**AUSGANGSTEXT:**
Noch ungeklärt, aber ebenfalls negativ in der Tendenz, ist die Auffassung der Rechtsprechung zu Hauptangeboten, die sich zwar inhaltlich, aber eben nicht „technisch“ voneinander unterscheiden. Es ist erkennbar, dass die Rechtsprechung davon ausgeht, dass auch solche nur kaufmännisch verschiedenen Hauptangebote unzulässig sein dürften. Das ergibt sich aus einem Umkehrschluss. Die Rechtsprechung meint, dass nur „technisch“ verschiedene Hauptangebote zulässig sind. Daraus folgt umgekehrt, dass technisch übereinstimmende, lediglich kaufmännisch verschiedene Hauptangebote unzulässig wären. Klare Aussagen hierzu fehlen in den bisherigen Entscheidungen allerdings. Es ist daher schwer, genaue Grenzen zu ziehen, zumal diese Grenzen ohnehin fließend sind. Es ist durchaus möglich, dass ein Auftraggeber die Ausführungs- oder Lieferfristen, die genaue Vertragslaufzeit, etwaige Zahlungsziele oder bestimmte Vertragsklauseln (z.B. Gewährleistung) nicht fest vorgeben, sondern im Rahmen geeigneter Zuschlagskriterien bei der Wirtschaftlichkeitsprüfung berücksichtigen möchte. Es wäre nicht verständlich, warum es in solchen Fällen unzulässig sein sollte, dass ein Bieter dem Auftraggeber mehrere Hauptangebote mit jeweils verschiedenen Konditionen zur Bewertung vorlegt. Wegen der eher schlechten Tendenz ist ein solches Vorgehen aber derzeit nicht zu empfehlen. Klarheit wird erst die weitere Rechtsprechung bringen.

„Kalkulatorisch“ verschiedene Hauptangebote? (hier: OLG München)

**EXTRAHIERTE ANGABEN:**
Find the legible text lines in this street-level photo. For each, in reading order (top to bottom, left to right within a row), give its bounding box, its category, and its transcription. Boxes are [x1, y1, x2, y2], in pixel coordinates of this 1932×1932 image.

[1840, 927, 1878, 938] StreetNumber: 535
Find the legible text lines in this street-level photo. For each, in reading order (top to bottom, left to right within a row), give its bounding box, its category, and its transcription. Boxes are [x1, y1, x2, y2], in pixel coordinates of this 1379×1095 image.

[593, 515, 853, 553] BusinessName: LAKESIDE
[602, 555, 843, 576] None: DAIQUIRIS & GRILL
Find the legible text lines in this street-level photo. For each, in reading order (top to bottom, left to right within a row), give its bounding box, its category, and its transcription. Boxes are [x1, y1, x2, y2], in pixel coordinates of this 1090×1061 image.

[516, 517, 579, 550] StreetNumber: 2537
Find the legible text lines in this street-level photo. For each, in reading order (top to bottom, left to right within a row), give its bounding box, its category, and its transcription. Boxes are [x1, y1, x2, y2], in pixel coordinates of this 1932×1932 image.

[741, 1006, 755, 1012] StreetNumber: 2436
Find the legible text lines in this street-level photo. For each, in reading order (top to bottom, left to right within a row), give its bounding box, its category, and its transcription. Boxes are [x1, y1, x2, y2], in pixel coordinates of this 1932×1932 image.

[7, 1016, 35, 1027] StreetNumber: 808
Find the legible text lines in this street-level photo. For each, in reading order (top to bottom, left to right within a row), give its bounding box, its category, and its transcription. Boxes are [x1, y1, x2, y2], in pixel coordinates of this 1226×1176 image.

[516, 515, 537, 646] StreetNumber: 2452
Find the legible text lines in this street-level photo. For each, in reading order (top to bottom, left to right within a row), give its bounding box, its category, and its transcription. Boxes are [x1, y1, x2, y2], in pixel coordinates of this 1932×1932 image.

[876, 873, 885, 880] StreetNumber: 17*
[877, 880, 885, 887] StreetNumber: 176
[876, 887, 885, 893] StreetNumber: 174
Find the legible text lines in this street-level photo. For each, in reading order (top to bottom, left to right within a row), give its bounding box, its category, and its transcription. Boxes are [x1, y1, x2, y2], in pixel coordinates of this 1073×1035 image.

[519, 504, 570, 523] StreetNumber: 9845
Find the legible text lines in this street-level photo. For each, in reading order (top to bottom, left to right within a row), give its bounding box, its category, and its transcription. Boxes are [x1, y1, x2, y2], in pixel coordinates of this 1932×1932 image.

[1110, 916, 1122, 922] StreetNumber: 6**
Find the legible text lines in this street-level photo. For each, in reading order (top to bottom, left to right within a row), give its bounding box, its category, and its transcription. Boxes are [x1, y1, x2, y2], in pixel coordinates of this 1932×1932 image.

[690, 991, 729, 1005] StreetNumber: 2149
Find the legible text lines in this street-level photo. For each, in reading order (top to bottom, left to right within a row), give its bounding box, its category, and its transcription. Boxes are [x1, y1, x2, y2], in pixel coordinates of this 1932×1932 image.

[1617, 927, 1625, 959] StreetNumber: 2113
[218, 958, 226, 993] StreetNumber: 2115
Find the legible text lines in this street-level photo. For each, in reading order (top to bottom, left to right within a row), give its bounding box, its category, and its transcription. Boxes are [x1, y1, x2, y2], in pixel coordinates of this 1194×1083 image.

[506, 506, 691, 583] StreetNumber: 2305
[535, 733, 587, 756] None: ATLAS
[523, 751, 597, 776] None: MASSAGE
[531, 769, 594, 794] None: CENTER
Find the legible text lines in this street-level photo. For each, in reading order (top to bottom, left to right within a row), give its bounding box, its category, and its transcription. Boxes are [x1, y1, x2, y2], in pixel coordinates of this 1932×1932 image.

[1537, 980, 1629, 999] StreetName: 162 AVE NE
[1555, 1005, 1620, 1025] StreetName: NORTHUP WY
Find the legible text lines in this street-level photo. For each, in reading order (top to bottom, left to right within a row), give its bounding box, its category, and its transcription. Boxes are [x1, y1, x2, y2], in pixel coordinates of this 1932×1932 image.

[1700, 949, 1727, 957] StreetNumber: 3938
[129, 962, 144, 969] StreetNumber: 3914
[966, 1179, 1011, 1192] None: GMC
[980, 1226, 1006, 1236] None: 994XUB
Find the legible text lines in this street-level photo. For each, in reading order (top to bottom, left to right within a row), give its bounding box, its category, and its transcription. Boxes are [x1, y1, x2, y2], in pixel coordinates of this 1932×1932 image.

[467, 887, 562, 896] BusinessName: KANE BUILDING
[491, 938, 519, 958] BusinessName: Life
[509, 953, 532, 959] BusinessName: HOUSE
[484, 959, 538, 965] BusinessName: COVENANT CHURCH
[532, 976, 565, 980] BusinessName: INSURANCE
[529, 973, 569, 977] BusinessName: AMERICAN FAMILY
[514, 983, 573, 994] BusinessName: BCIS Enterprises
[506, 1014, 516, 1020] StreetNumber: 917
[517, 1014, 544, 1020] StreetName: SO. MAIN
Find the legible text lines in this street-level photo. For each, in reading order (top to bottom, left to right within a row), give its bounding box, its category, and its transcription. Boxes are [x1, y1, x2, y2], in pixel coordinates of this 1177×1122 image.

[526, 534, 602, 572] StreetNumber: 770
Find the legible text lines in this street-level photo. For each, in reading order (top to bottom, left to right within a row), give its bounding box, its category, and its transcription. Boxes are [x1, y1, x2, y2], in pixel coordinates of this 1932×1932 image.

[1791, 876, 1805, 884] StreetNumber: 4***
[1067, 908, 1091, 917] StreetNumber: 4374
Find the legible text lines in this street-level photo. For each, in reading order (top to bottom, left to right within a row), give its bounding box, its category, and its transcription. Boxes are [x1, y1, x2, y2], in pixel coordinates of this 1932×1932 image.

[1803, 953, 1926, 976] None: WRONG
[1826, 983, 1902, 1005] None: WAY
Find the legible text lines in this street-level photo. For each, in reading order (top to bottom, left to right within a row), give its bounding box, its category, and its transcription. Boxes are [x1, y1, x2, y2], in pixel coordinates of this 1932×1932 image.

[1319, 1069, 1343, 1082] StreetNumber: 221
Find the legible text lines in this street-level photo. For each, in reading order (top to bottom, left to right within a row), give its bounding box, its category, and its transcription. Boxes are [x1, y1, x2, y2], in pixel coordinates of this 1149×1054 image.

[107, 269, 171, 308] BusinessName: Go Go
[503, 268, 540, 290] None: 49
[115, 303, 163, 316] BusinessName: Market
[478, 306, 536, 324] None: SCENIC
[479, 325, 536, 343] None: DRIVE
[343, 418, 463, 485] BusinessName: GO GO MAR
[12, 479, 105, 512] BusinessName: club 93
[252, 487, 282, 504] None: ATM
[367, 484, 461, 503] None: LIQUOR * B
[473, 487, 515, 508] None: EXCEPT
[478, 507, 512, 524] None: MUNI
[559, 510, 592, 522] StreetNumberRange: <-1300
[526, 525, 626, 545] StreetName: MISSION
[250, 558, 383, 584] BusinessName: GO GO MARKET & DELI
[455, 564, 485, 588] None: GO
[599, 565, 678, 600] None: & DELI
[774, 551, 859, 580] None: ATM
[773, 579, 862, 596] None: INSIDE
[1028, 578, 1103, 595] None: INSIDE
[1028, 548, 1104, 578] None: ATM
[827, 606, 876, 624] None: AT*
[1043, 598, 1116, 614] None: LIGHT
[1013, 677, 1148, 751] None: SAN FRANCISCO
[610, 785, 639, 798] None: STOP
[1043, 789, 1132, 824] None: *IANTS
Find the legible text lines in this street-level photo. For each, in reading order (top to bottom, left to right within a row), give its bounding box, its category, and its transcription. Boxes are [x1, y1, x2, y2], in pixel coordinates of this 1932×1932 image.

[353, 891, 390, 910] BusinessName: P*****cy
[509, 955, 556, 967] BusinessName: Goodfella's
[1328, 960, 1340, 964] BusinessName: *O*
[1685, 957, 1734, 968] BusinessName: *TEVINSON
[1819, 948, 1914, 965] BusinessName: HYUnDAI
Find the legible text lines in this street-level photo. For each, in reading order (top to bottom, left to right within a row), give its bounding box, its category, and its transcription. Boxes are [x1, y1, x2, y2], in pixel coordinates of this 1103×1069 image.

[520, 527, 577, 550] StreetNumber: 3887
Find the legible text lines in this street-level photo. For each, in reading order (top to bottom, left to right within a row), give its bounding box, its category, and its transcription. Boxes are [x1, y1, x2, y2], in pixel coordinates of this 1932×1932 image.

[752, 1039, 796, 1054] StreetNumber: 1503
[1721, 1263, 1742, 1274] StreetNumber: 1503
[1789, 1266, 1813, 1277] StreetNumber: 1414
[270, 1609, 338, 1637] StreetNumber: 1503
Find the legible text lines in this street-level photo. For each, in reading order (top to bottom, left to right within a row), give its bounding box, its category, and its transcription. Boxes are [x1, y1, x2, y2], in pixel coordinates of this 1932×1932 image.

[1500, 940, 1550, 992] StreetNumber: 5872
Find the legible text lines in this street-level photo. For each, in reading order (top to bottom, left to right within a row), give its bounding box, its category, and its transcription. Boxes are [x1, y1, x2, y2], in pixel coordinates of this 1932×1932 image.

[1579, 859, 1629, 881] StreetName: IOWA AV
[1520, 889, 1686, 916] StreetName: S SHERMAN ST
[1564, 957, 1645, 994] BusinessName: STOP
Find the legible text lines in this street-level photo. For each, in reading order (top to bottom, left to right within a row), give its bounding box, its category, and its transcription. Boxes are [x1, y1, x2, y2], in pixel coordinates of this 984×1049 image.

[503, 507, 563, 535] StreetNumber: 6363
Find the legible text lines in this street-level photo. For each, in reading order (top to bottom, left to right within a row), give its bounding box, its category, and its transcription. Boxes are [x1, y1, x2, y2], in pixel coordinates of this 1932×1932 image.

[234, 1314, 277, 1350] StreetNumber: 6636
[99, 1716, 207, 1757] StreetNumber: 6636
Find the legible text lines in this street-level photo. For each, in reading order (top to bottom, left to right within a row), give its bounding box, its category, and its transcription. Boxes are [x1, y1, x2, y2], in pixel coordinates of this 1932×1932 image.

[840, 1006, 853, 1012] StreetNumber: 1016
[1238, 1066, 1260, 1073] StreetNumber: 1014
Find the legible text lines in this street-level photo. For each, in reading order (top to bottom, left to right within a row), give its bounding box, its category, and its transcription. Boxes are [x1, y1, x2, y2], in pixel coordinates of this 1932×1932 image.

**AUFGABEN:**
1. Woraus ergibt sich laut dem Text über Hauptangebote, dass die Rechtsprechung lediglich kaufmännisch verschiedene Hauptangebote für unzulässig halten dürfte?
2. Nehmen Sie den Text über Hauptangebote nach seiner letzten Überschrift wieder auf und führen Sie ihn fort.

**LÖSUNGEN:**
1. Aus einem Umkehrschluss.

2.
Das OLG München hatte sich nun in seiner eingangs genannten Entscheidung mit einer Konstellation zu beschäftigen, die durchaus häufiger auftritt, als gedacht. Das ist der Fall, wenn die Leistungsbeschreibung den Bietern zwar einen (technischen) Spielraum lässt, aber vom Bieter nicht verlangt, diesen Spielraum bereits im Angebot näher auszufüllen und zu konkretisieren. Der Klassiker ist eine produktneutrale Leistungsposition, zu der keine Bieterangabe (Hersteller/Typ) verlangt ist. Auch bei funktionalen Leistungsbeschreibungen kann es sein, dass der Auftraggeber die Ausführung den Bietern überlässt, ohne dazu nähere Angaben im Angebot haben zu wollen.

Auf den ersten Blick erscheint es fraglich, warum ein Bieter in solchen Fällen überhaupt zwei oder mehr Hauptangebote einreichen wollen würde. Wenn der Auftraggeber keine näheren Angaben im Angebot verlangt, bleibt die Ausführung dem späteren Auftragnehmer überlassen. Es besteht gegebenenfalls ein Leistungsbestimmungsrecht des Auftragnehmers (§ 315 BGB). Er kann nach billigem Ermessen die am besten geeignete Wahl treffen. Ein Bedarf für mehrere Hauptangebote wäre dann nicht ersichtlich. Gleichwohl gibt es einen solchen Bedarf in der Praxis immer wieder.

Im o.g. Fall des OLG München entstand dieser Bedarf dadurch, dass ein Bieter die versteckte Produktbezogenheit einer Leistungsposition gerügt hatte. Wenn allerdings ein Bieter kurz vor Angebotsabgabe die Produktbezogenheit erkennt und rügt, dann erreicht ihn die (erwartungsgemäß abschlägige) Rügeantwort eventuell nicht mehr rechtzeitig vor Ablauf der Angebotsfrist. Um seine Chancen im Wettbewerb zu wahren, wird der Bieter also zwei Hauptangebote abgeben, eines mit der gerügten (ggf. teuren) Produktvorgabe und eines mit einem (ggf. günstigeren) Alternativprodukt. Im Fall eines nachträglichen Sieges etwa vor der Vergabekammer könnte der Bieter mit dem Alternativprodukt sogar den Zuschlag erzwingen, wenn sich die Produktvorgabe als vergaberechtswidrig herausstellt (siehe OLG München, Beschluss vom 06.12.2012 – Verg 25/12).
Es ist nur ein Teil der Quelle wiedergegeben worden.